There are several post-snowstorm hazards we face in western Washington. 

As temperatures rise and snow begins to melt, hazards shift. 

Here's a look at a few of the highest concerns for our region: 

Roof collapse

Rain added to snow will significantly increase the weight of it. The weight of 1 foot of fresh snow ranges from 3 pounds per square foot for light, dry snow to 21 pounds per square foot for wet, heavy snow, according to FEMA's Snow Load Safety Guide

Though snow in the western part of the U.S. is typically lighter and less dense than the East Coast, there are exceptions, such as in the Pacific Northwest and Alaska, according to FEMA. 

The added weight increases the chance of roof collapse, especially flat roofs.


As snow melts, it seeps into soil and increases the threat of landslides. 

FEMA warns that landslides most often occurs in the Seattle area after long periods of heavy rainfall or rapid snowmelt. This is especially true for areas with steep slopes. 

About 20,000 properties in Seattle alone are in landslide-prone areas, according to the Seattle Department of Construction and Inspections. 

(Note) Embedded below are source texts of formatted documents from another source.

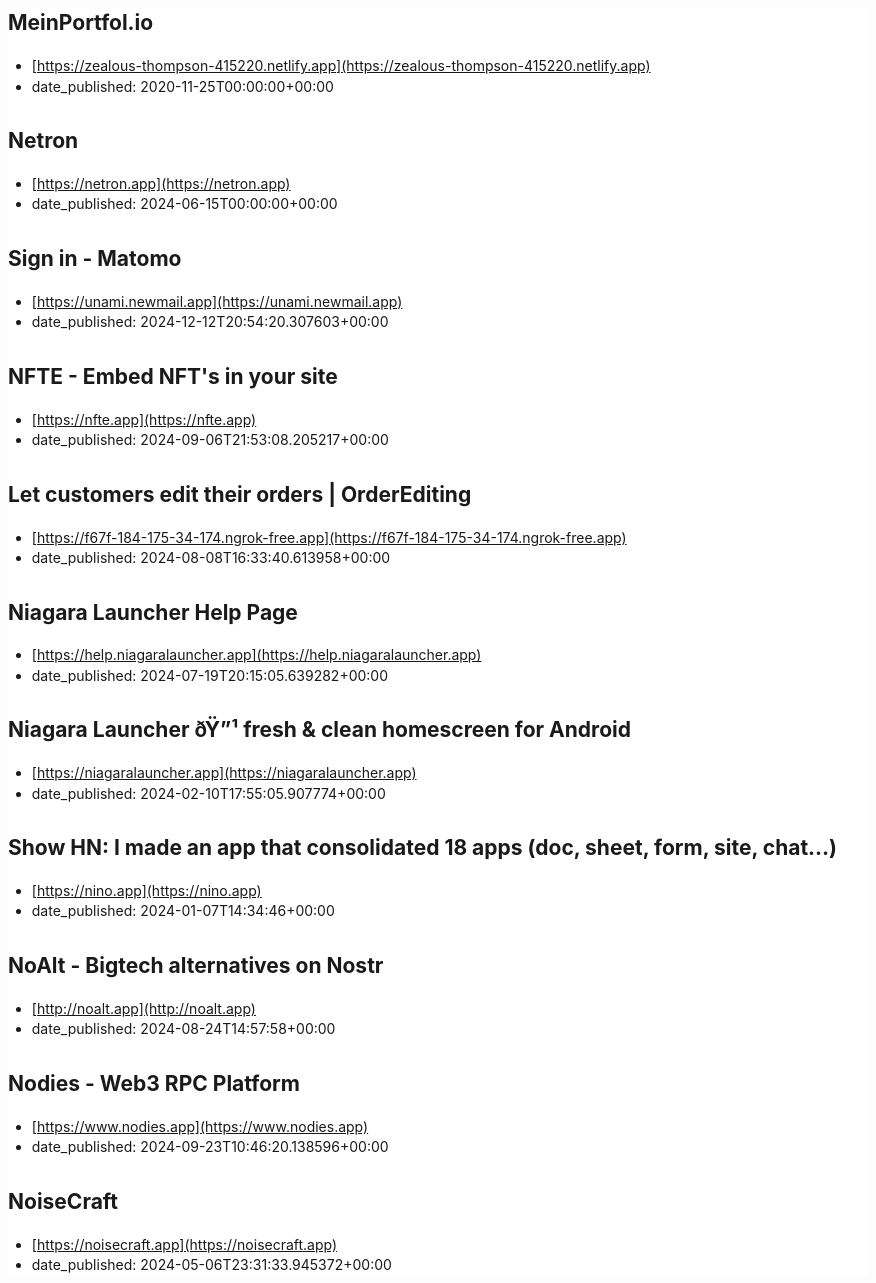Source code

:  ## MeinPortfol.io
 - [https://zealous-thompson-415220.netlify.app](https://zealous-thompson-415220.netlify.app)
 - date_published: 2020-11-25T00:00:00+00:00

 ## Netron
 - [https://netron.app](https://netron.app)
 - date_published: 2024-06-15T00:00:00+00:00

 ## Sign in - Matomo
 - [https://unami.newmail.app](https://unami.newmail.app)
 - date_published: 2024-12-12T20:54:20.307603+00:00

 ## NFTE - Embed NFT's in your site
 - [https://nfte.app](https://nfte.app)
 - date_published: 2024-09-06T21:53:08.205217+00:00

 ## Let customers edit their orders | OrderEditing
 - [https://f67f-184-175-34-174.ngrok-free.app](https://f67f-184-175-34-174.ngrok-free.app)
 - date_published: 2024-08-08T16:33:40.613958+00:00

 ## Niagara Launcher Help Page
 - [https://help.niagaralauncher.app](https://help.niagaralauncher.app)
 - date_published: 2024-07-19T20:15:05.639282+00:00

 ## Niagara Launcher ðŸ”¹ fresh & clean homescreen for Android
 - [https://niagaralauncher.app](https://niagaralauncher.app)
 - date_published: 2024-02-10T17:55:05.907774+00:00

 ## Show HN: I made an app that consolidated 18 apps (doc, sheet, form, site, chat…)
 - [https://nino.app](https://nino.app)
 - date_published: 2024-01-07T14:34:46+00:00

 ## NoAlt - Bigtech alternatives on Nostr
 - [http://noalt.app](http://noalt.app)
 - date_published: 2024-08-24T14:57:58+00:00

 ## Nodies - Web3 RPC Platform
 - [https://www.nodies.app](https://www.nodies.app)
 - date_published: 2024-09-23T10:46:20.138596+00:00

 ## NoiseCraft
 - [https://noisecraft.app](https://noisecraft.app)
 - date_published: 2024-05-06T23:31:33.945372+00:00
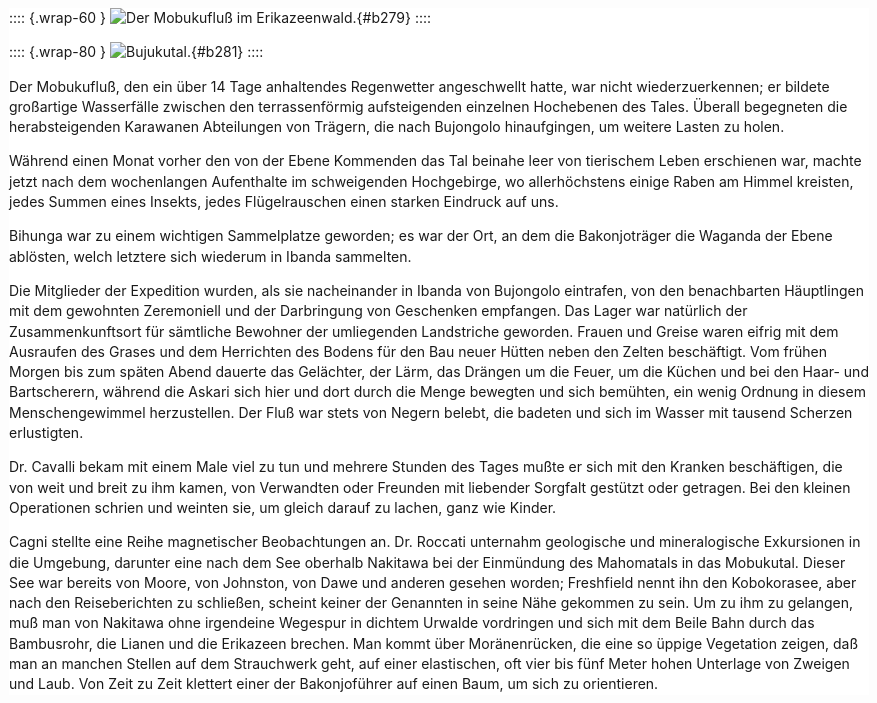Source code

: :::: {.wrap-60  }
![Der Mobukufluß im Erikazeenwald.](Der_Ruwenzori_279.jpg "Der Mobukufluß im Erikazeenwald."){#b279}
::::

:::: {.wrap-80  }
![Bujukutal.](Der_Ruwenzori_281.jpg "Bujukutal."){#b281}
::::

Der Mobukufluß, den ein über 14 Tage anhaltendes Regenwetter angeschwellt hatte,
war nicht wiederzuerkennen; er bildete großartige Wasserfälle zwischen den
terrassenförmig aufsteigenden einzelnen Hochebenen des Tales. Überall begegneten
die herabsteigenden Karawanen Abteilungen von Trägern, die nach Bujongolo
hinaufgingen, um weitere Lasten zu holen.

Während einen Monat vorher den von der Ebene Kommenden das Tal beinahe leer von
tierischem Leben erschienen war, machte jetzt nach dem wochenlangen Aufenthalte
im schweigenden Hochgebirge, wo allerhöchstens einige Raben am Himmel kreisten,
jedes Summen eines Insekts, jedes Flügelrauschen einen starken Eindruck auf uns.

Bihunga war zu einem wichtigen Sammelplatze geworden; es war der Ort, an dem die
Bakonjoträger die Waganda der Ebene ablösten, welch letztere sich wiederum in
Ibanda sammelten.

Die Mitglieder der Expedition wurden, als sie nacheinander in Ibanda von
Bujongolo eintrafen, von den benachbarten Häuptlingen mit dem gewohnten
Zeremoniell und der Darbringung von Geschenken empfangen. Das Lager war
natürlich der Zusammenkunftsort für sämtliche Bewohner der umliegenden
Landstriche geworden. Frauen und Greise waren eifrig mit dem Ausraufen des
Grases und dem Herrichten des Bodens für den Bau neuer Hütten neben den Zelten
beschäftigt. Vom frühen Morgen bis zum späten Abend dauerte das Gelächter, der
Lärm, das Drängen um die Feuer, um die Küchen und bei den Haar- und
Bartscherern, während die Askari sich hier und dort durch die Menge bewegten und
sich bemühten, ein wenig Ordnung in diesem Menschengewimmel herzustellen. Der
Fluß war stets von Negern belebt, die badeten und sich im Wasser mit tausend
Scherzen erlustigten.

Dr. Cavalli bekam mit einem Male viel zu tun und mehrere Stunden des Tages mußte
er sich mit den Kranken beschäftigen, die von weit und breit zu ihm kamen, von
Verwandten oder Freunden mit liebender Sorgfalt gestützt oder getragen. Bei den
kleinen Operationen schrien und weinten sie, um gleich darauf zu lachen, ganz
wie Kinder.

Cagni stellte eine Reihe magnetischer Beobachtungen an. Dr. Roccati unternahm
geologische und mineralogische Exkursionen in die Umgebung, darunter eine nach
dem See oberhalb Nakitawa bei der Einmündung des Mahomatals in das Mobukutal.
Dieser See war bereits von Moore, von Johnston, von Dawe und anderen gesehen
worden; Freshfield nennt ihn den Kobokorasee, aber nach den Reiseberichten zu
schließen, scheint keiner der Genannten in seine Nähe gekommen zu sein. Um zu
ihm zu gelangen, muß man von Nakitawa ohne irgendeine Wegespur in dichtem
Urwalde vordringen und sich mit dem Beile Bahn durch das Bambusrohr, die Lianen
und die Erikazeen brechen. Man kommt über Moränenrücken, die eine so üppige
Vegetation zeigen, daß man an manchen Stellen auf dem Strauchwerk geht, auf
einer elastischen, oft vier bis fünf Meter hohen Unterlage von Zweigen und Laub.
Von Zeit zu Zeit klettert einer der Bakonjoführer auf einen Baum, um sich zu
orientieren.
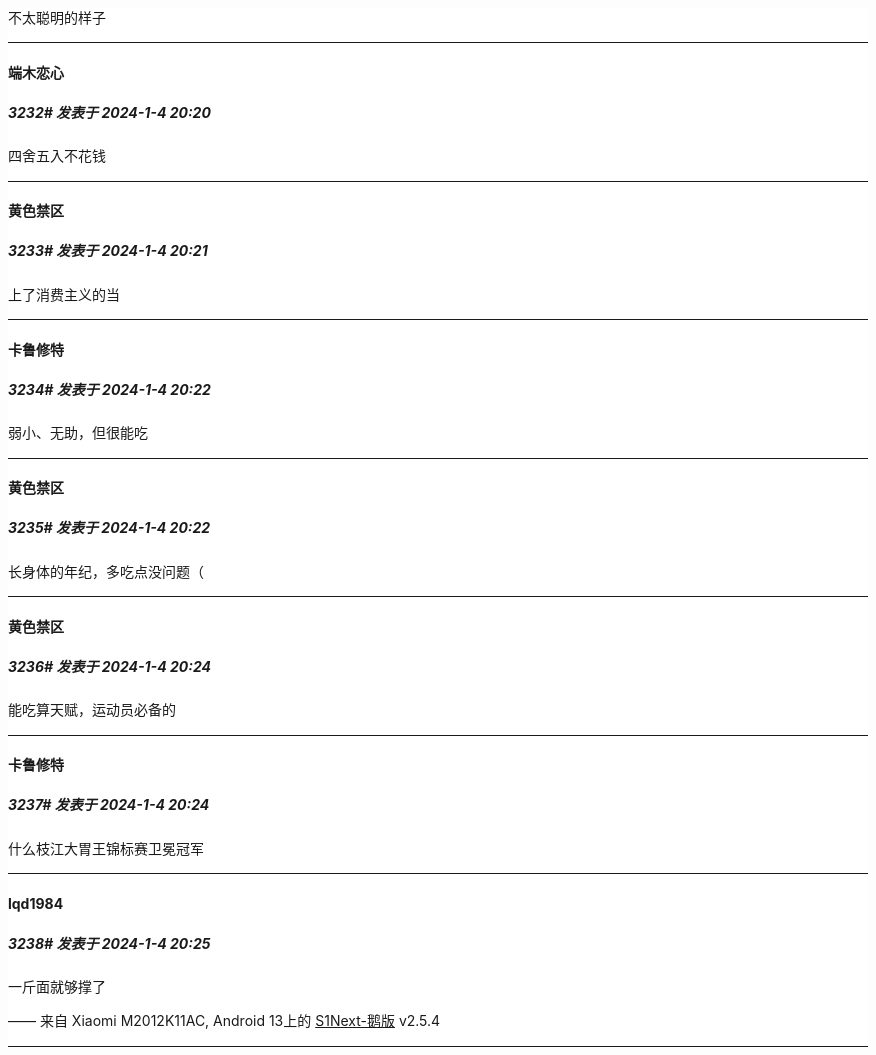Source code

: 不太聪明的样子

*****

####  端木恋心  
##### 3232#       发表于 2024-1-4 20:20

四舍五入不花钱

*****

####  黄色禁区  
##### 3233#       发表于 2024-1-4 20:21

上了消费主义的当

*****

####  卡鲁修特  
##### 3234#       发表于 2024-1-4 20:22

弱小、无助，但很能吃

*****

####  黄色禁区  
##### 3235#       发表于 2024-1-4 20:22

长身体的年纪，多吃点没问题（


*****

####  黄色禁区  
##### 3236#       发表于 2024-1-4 20:24

能吃算天赋，运动员必备的

*****

####  卡鲁修特  
##### 3237#       发表于 2024-1-4 20:24

什么枝江大胃王锦标赛卫冕冠军

*****

####  lqd1984  
##### 3238#       发表于 2024-1-4 20:25

一斤面就够撑了

—— 来自 Xiaomi M2012K11AC, Android 13上的 [S1Next-鹅版](https://github.com/ykrank/S1-Next/releases) v2.5.4

*****
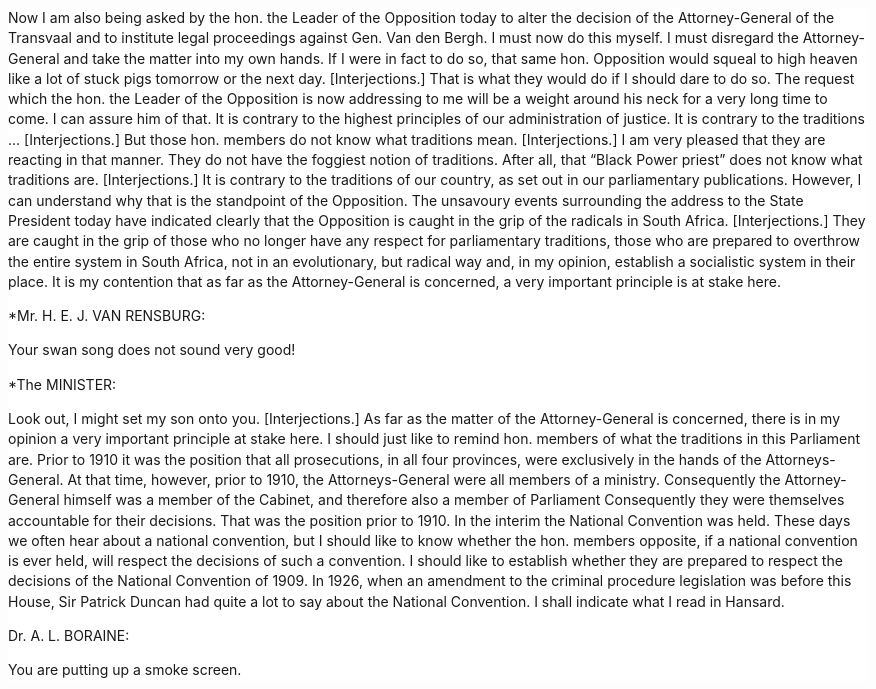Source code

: <p>Now I am also being asked by the hon. the Leader of the Opposition today to alter the decision of the Attorney-General of the Transvaal and to institute legal proceedings against Gen. Van den Bergh. I must now do this myself. I must disregard the Attorney-General and take the matter into my own hands. If I were in fact to do so, that same hon. Opposition would squeal to high heaven like a lot of stuck pigs tomorrow or the next day. [Interjections.] That is what they would do if I should dare to do so. The request which the hon. the Leader of the Opposition is now addressing to me will be a weight around his neck for a very long time to come. I can assure him of that. It is contrary to the highest principles of our administration of justice. It is contrary to the traditions &#x2026; [Interjections.] But those hon. members do not know what traditions mean. [Interjections.] I am very pleased that they are reacting in that manner. They do not have the foggiest notion of traditions. After all, that &#x201C;Black Power priest&#x201D; does not know what traditions are. [Interjections.] It is contrary to the traditions of our country, as set out in our parliamentary publications. However, I can understand why that is the standpoint of the Opposition. The unsavoury events surrounding the address to the State President today have indicated clearly that the Opposition is caught in the grip of the radicals in South Africa. [Interjections.] They are caught in the grip of those who no longer have any respect for parliamentary traditions, those who are prepared to overthrow the entire system in South Africa, not in an evolutionary, but radical way and, in my opinion, establish a socialistic system in their place. It is my contention that as far as the Attorney-General is concerned, a very important principle is at stake here.</p>

</speech>

<speech by="#van_rensburg">

<from>*Mr. <person refersTo="hansard_za">H. E. J. VAN RENSBURG</person>:</from>

<p>Your swan song does not sound very good!</p>

</speech>

<speech by="#minister">

<from>*The <person refersTo="hansard_za">MINISTER</person>:</from>

<p>Look out, I might set my son onto you. [Interjections.] As far as the matter of the Attorney-General is concerned, there is in my opinion a very important principle at stake here. I should just like to remind hon. members of what the traditions in this Parliament are. Prior to 1910 it was the position that all prosecutions, in all four provinces, were exclusively in the hands of the Attorneys-General. At that time, however, prior to 1910, the Attorneys-General were all members of a ministry. Consequently the Attorney-General himself was a member of the Cabinet, and therefore also a member of Parliament Consequently they were themselves accountable for their decisions. That was the position prior to 1910. In the interim the National Convention was held. These days we often hear about a national convention, but I should like to know whether the hon. members opposite, if a national convention is ever held, will respect the decisions of such a convention. I should like to establish whether they are prepared to respect the decisions of the National Convention of 1909. In 1926, when an amendment to the criminal procedure legislation was before this House, Sir Patrick Duncan had quite a lot to say about the National Convention. I shall indicate what I read in Hansard.</p>

</speech>

<speech by="#boraine">

<from>Dr. <person refersTo="hansard_za">A. L. BORAINE</person>:</from>

<p>You are putting up a smoke screen.</p>

</speech>

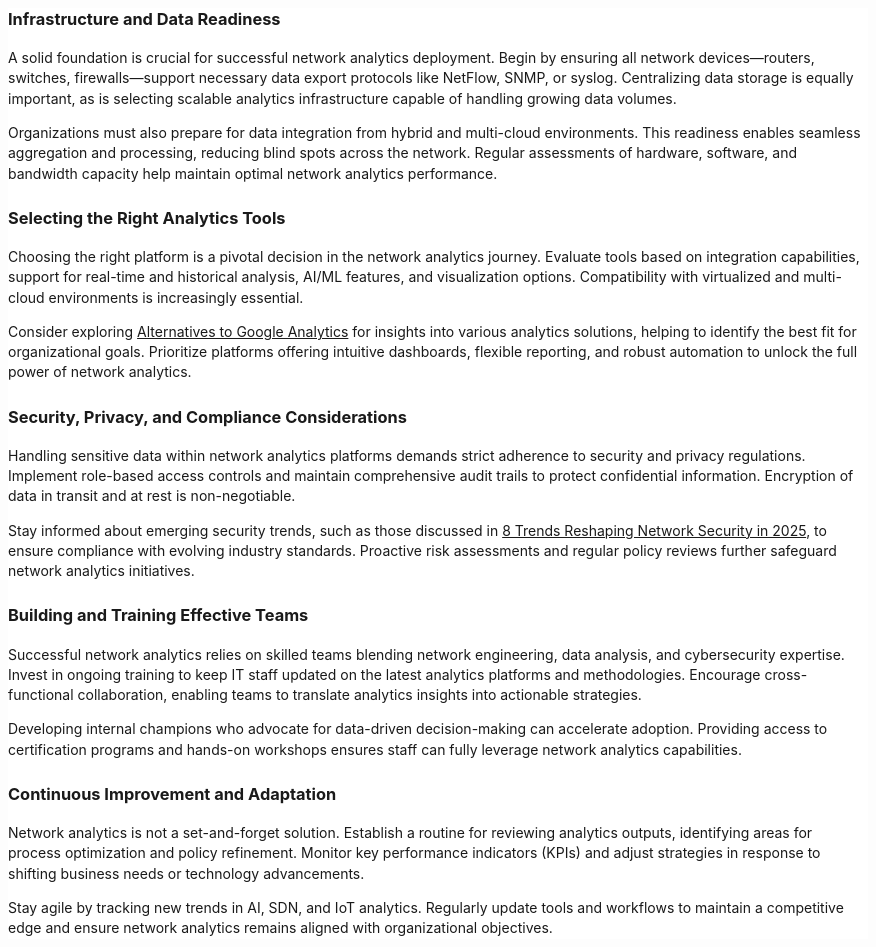 ### Infrastructure and Data Readiness

A solid foundation is crucial for successful network analytics deployment. Begin by ensuring all network devices—routers, switches, firewalls—support necessary data export protocols like NetFlow, SNMP, or syslog. Centralizing data storage is equally important, as is selecting scalable analytics infrastructure capable of handling growing data volumes.

Organizations must also prepare for data integration from hybrid and multi-cloud environments. This readiness enables seamless aggregation and processing, reducing blind spots across the network. Regular assessments of hardware, software, and bandwidth capacity help maintain optimal network analytics performance.

### Selecting the Right Analytics Tools

Choosing the right platform is a pivotal decision in the network analytics journey. Evaluate tools based on integration capabilities, support for real-time and historical analysis, AI/ML features, and visualization options. Compatibility with virtualized and multi-cloud environments is increasingly essential.

Consider exploring [Alternatives to Google Analytics](https://swetrix.com/blog/alternatives-to-google-analytics) for insights into various analytics solutions, helping to identify the best fit for organizational goals. Prioritize platforms offering intuitive dashboards, flexible reporting, and robust automation to unlock the full power of network analytics.

### Security, Privacy, and Compliance Considerations

Handling sensitive data within network analytics platforms demands strict adherence to security and privacy regulations. Implement role-based access controls and maintain comprehensive audit trails to protect confidential information. Encryption of data in transit and at rest is non-negotiable.

Stay informed about emerging security trends, such as those discussed in [8 Trends Reshaping Network Security in 2025](https://www.paloaltonetworks.com/blog/2024/12/8-trends-network-security-in-2025/), to ensure compliance with evolving industry standards. Proactive risk assessments and regular policy reviews further safeguard network analytics initiatives.

### Building and Training Effective Teams

Successful network analytics relies on skilled teams blending network engineering, data analysis, and cybersecurity expertise. Invest in ongoing training to keep IT staff updated on the latest analytics platforms and methodologies. Encourage cross-functional collaboration, enabling teams to translate analytics insights into actionable strategies.

Developing internal champions who advocate for data-driven decision-making can accelerate adoption. Providing access to certification programs and hands-on workshops ensures staff can fully leverage network analytics capabilities.

### Continuous Improvement and Adaptation

Network analytics is not a set-and-forget solution. Establish a routine for reviewing analytics outputs, identifying areas for process optimization and policy refinement. Monitor key performance indicators (KPIs) and adjust strategies in response to shifting business needs or technology advancements.

Stay agile by tracking new trends in AI, SDN, and IoT analytics. Regularly update tools and workflows to maintain a competitive edge and ensure network analytics remains aligned with organizational objectives.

The combination of rain and melting snow in the lowlands can cause flooding, even in urban areas. Clogged storm drains exacerbate the issue and create areas of standing water. 

The National Weather Service warns that excessive runoff from melting snow often causes flooding of creeks and streams. 

Standing water can also cause issues on our highways, including under overpasses. 

Tree damage

The added weight of wet, heavy snow also takes a toll on trees. Branches may snap off and trees may fall. 

It's not uncommon for local jurisdictions to close roads and wooded areas in public spaces to avoid injury.